Given passage:

——

Returns a string containing all the bytes stored in the file

file.read(N)

Returns a string containing the next N bytes from the file

file.readline( )

Reads through the next \n and returns a line string

file.readlines( )

Reads the entire file and returns a list of line strings

Let’s run these method calls to read files, lines, and bytes (more on the seek call, used here to rewind the file, in a moment):

>>>file.seek(0)                                # go back to the front of file
>>> file.read( )                                # read entire file into string
'Hello file world!\nBye   file world.\n'

>>> file.seek(0)
>>> file.readlines( )
['Hello file world!\n', 'Bye   file world.\n']

>>> file.seek(0)
>>> file.readline( )                            # read one line at a time
'Hello file world!\n'
>>> file.readline( )
'Bye   file world.\n'
>>> file.readline( )                            # empty string at end-of-file
''

>>> file.seek(0)
>>> file.read(1), file.read(8)
('H', 'ello fil')

All of these input methods let us be specific about how much to fetch. Here are a few rules of thumb about which to choose:

  • read( ) and readlines( ) load the entire file into memory all at once. That makes them handy for grabbing a file’s contents with as little code as possible. It also makes them very fast, but costly for huge files—loading a multigigabyte file into memory is not generally a good thing to do.

  • On the other hand, because the readline( ) and read(N) calls fetch just part of the file (the next line, or N-byte block), they are safer for potentially big files but a bit less convenient and usually much slower. Both return an empty string when they reach end-of-file. If speed matters and your files aren’t huge, read or readlines may be a better choice.

  • See also the discussion of the newer file iterators in the next section. Iterators provide the convenience of readlines( ) with the space efficiency of readline( ).

By the way, the seek(0) call used repeatedly here means “go back to the start of the file.” In our example, it is an alternative to reopening the file each time. In files, all read and write operations take place at the current position; files normally start at offset 0 when opened and advance as data is transferred. The seek call simply lets us move to a new position for the next transfer operation.

Python’s seek method also accepts an optional second argument that has one of three values—0 for absolute file positioning (the default), 1 to seek relative to the current position, and 2 to seek relative to the file’s end. When seek is passed only an offset argument of 0, as shown earlier, it’s roughly a file rewind operation.

——

Data records:
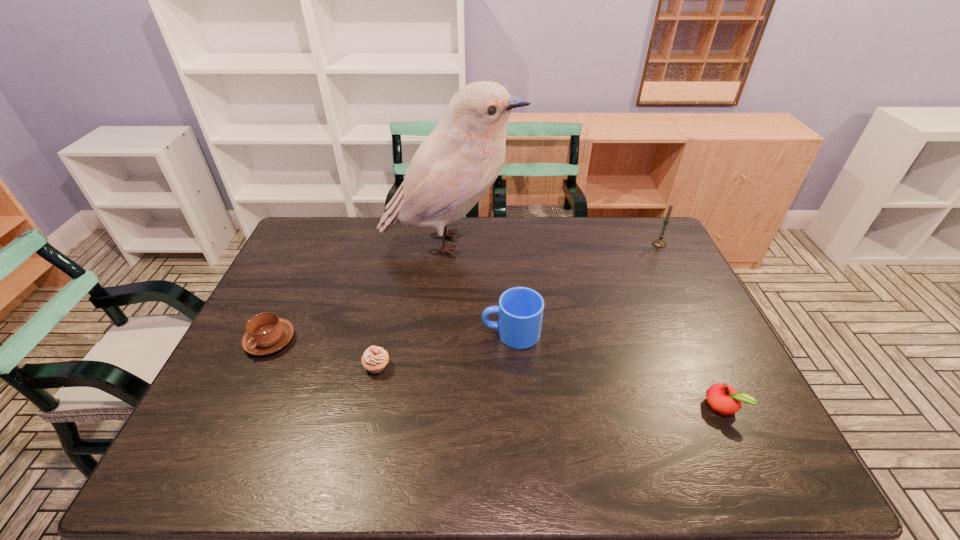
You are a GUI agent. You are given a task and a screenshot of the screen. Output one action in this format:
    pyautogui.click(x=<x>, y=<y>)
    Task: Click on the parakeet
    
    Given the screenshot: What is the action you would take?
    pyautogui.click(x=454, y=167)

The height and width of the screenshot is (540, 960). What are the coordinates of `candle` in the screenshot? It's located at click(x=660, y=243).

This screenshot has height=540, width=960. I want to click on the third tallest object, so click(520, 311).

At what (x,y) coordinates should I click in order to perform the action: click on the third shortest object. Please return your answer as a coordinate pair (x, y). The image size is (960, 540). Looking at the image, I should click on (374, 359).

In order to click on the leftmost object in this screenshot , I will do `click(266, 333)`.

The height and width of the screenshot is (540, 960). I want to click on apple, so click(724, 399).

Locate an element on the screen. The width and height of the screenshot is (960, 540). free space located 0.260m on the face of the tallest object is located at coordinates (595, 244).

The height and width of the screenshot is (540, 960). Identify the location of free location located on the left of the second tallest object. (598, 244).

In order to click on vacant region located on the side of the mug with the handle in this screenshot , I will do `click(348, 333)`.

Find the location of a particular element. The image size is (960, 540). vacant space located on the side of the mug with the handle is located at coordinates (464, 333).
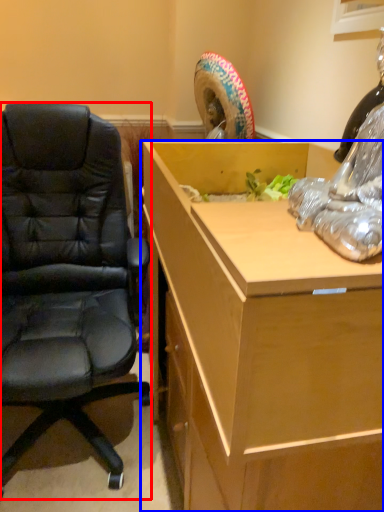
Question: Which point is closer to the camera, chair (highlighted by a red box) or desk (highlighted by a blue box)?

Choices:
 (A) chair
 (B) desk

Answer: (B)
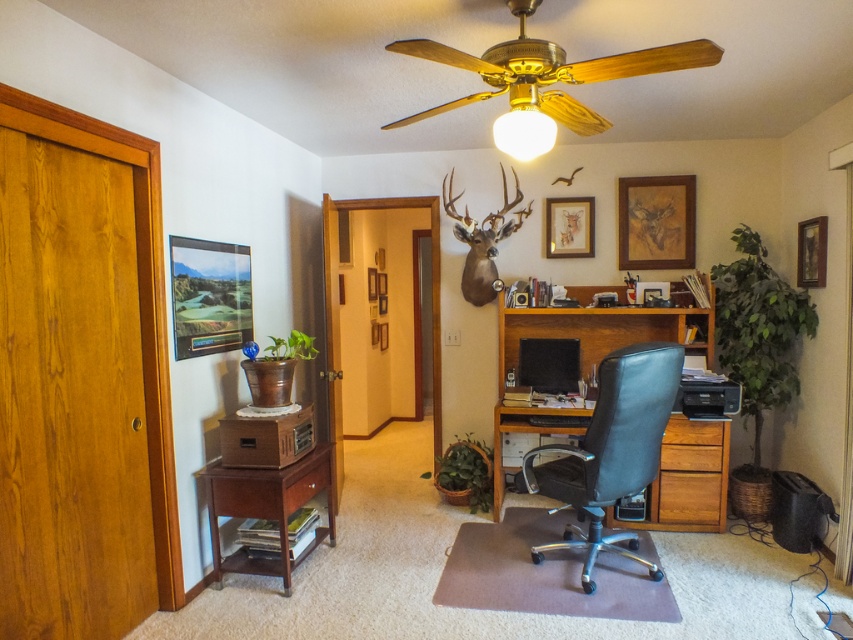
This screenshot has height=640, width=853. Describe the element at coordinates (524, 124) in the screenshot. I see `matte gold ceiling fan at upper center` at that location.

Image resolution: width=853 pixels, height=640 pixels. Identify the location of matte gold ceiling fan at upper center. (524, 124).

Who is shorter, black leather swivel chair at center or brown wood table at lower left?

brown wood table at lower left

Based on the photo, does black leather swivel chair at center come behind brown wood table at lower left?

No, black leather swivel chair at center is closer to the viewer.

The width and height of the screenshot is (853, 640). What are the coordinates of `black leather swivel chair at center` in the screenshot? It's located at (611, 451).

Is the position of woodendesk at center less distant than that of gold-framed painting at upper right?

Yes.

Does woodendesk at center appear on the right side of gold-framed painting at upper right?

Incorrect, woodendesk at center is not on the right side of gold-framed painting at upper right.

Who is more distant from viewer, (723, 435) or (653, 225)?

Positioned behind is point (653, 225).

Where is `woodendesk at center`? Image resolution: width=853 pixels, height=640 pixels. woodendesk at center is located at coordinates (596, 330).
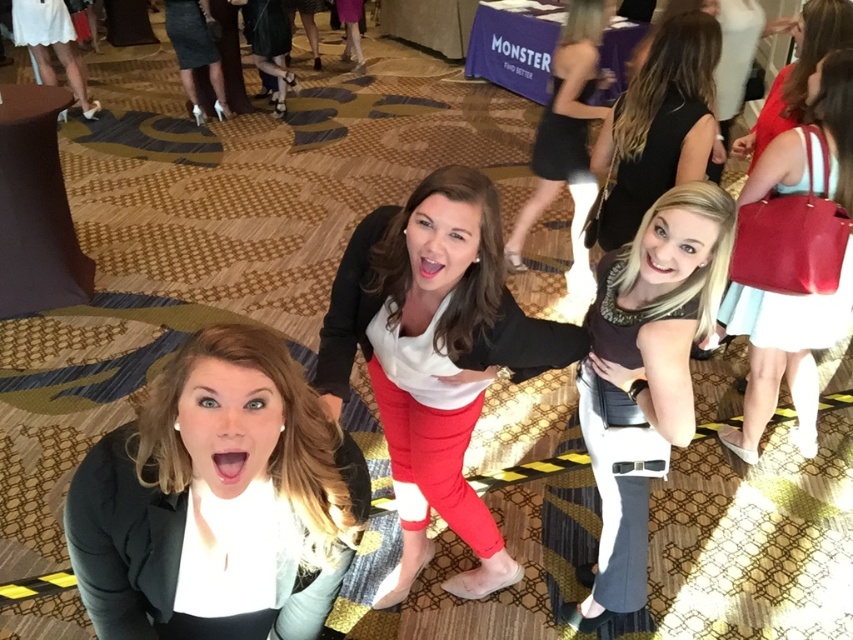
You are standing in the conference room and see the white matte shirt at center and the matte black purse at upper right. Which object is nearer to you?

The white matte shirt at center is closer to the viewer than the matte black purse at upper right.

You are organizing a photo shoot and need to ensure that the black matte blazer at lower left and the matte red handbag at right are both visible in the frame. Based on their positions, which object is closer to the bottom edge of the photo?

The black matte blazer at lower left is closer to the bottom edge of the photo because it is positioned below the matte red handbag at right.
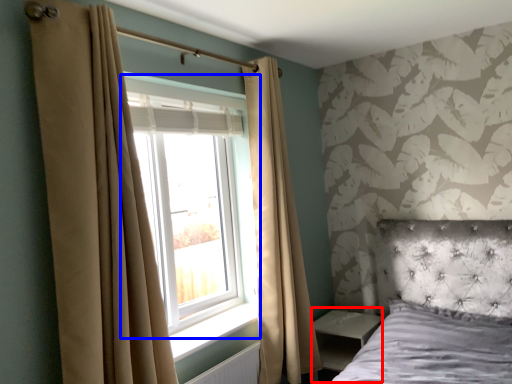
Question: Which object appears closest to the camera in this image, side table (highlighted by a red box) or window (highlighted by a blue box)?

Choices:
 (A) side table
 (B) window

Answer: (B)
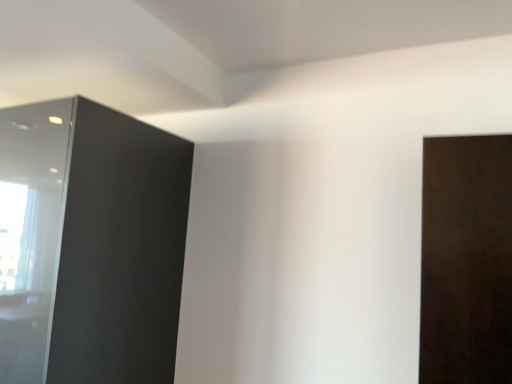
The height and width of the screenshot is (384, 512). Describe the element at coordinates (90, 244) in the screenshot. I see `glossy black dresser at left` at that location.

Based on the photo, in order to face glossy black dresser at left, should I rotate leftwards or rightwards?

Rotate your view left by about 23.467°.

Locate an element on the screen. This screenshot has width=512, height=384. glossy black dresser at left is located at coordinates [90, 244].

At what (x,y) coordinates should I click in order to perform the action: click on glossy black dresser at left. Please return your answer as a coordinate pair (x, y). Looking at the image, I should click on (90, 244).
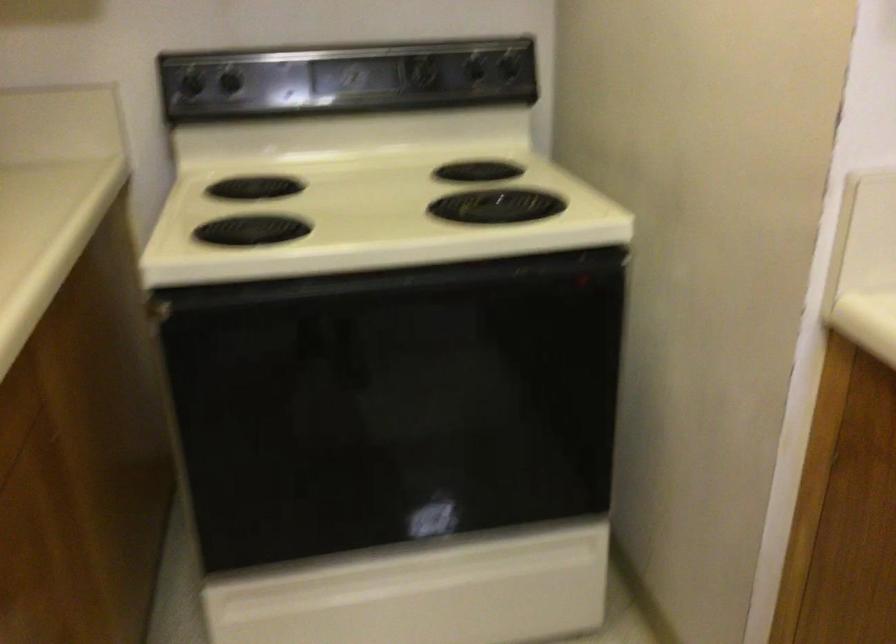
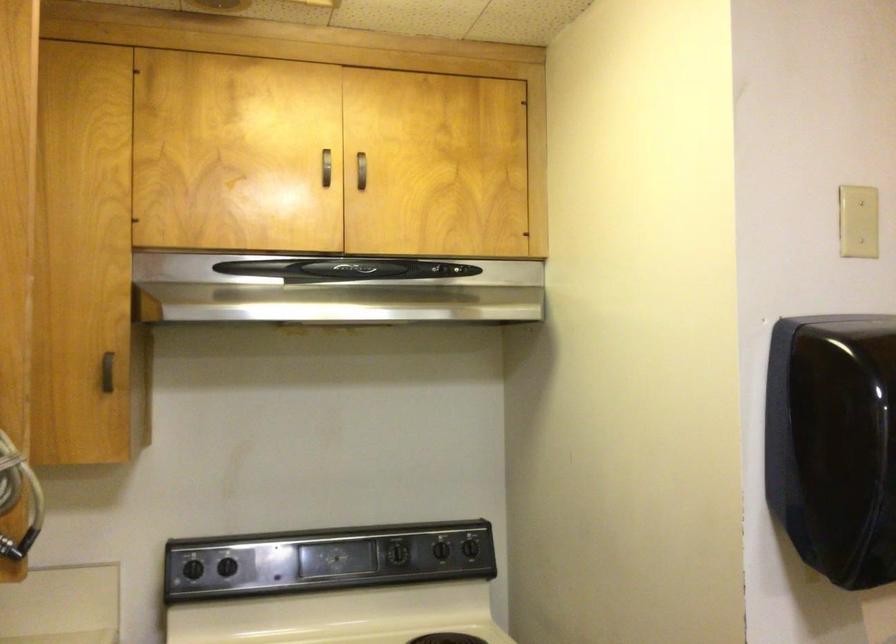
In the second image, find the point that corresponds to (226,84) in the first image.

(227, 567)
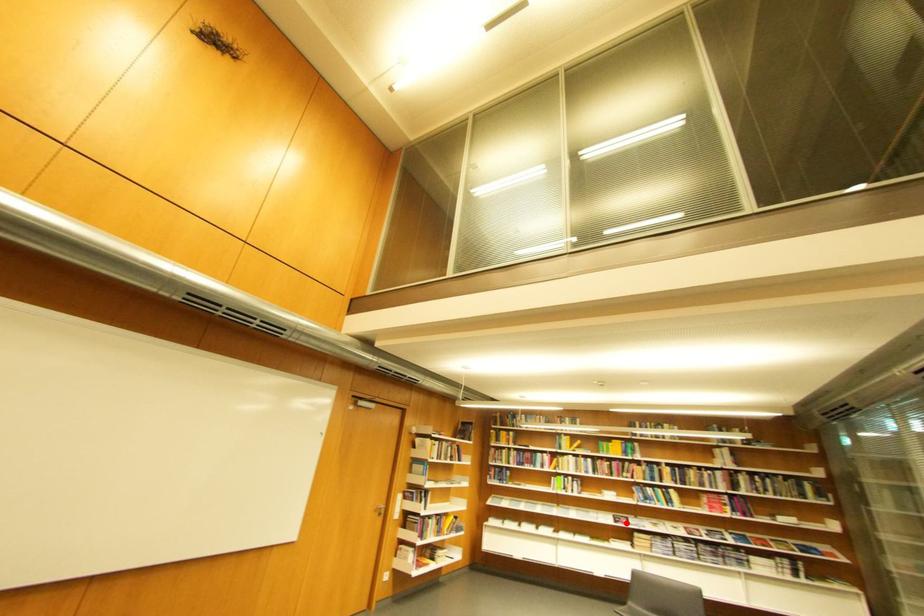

——

Work instructions:
• A. In the passage on Python file methods, what does a value of 2 as the second argument to seek do?
• B. Please format the entries as a numbered list, starting at the line that contains "Incorrect, woodendesk at" and stopping after the line that contains "The white matte shirt at center is". Omit blank lines and leave the pictures out.
The entries are unrelated to the passage on Python file methods.

Responses to the exercise:
• A. It seeks relative to the file's end.

• B.
1. Incorrect, woodendesk at center is not on the right side of gold-framed painting at upper right.
2. Who is more distant from viewer, (723, 435) or (653, 225)?
3. Positioned behind is point (653, 225).
4. Where is `woodendesk at center`? Image resolution: width=853 pixels, height=640 pixels. woodendesk at center is located at coordinates (596, 330).
5. You are standing in the conference room and see the white matte shirt at center and the matte black purse at upper right. Which object is nearer to you?
6. The white matte shirt at center is closer to the viewer than the matte black purse at upper right.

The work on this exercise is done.